* Text for analysis
--------------------------------

Reading the texts of the meetings of the Communist International gives one a sense of the challenge that lay before the revolutionaries a hundred years ago as they struggled against the limitations of distance and culture to create the foundation for that line in the Communist Manifesto – workers of the world, unite! That phrase is an exhortation. But it does not take place by itself. It takes an immense effort, sacrifices of millions of people, diversion of resources that could have gone elsewhere.
Prehistory of the Communist International
Socialists and radicals of all stripes recognized by the mid-19th century that despite the difficulties, some kind of international forum was necessary. Marx and Engels were intimately involved in the formation of the International Workingmen’s Association (1864), which was formed in Europe and had a distinctly European and North American character.

--------------------------------

* Information shown
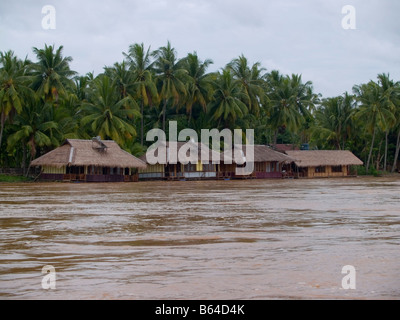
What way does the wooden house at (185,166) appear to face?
toward the camera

--------------------------------

* Exercise description
Can you edit the passage on the Communist International, giving again the part that opens with the words containing "Prehistory of the" and closes with "North American character.", with "intimately" changed to "closely"?

* Result
Prehistory of the Communist International
Socialists and radicals of all stripes recognized by the mid-19th century that despite the difficulties, some kind of international forum was necessary. Marx and Engels were closely involved in the formation of the International Workingmen’s Association (1864), which was formed in Europe and had a distinctly European and North American character.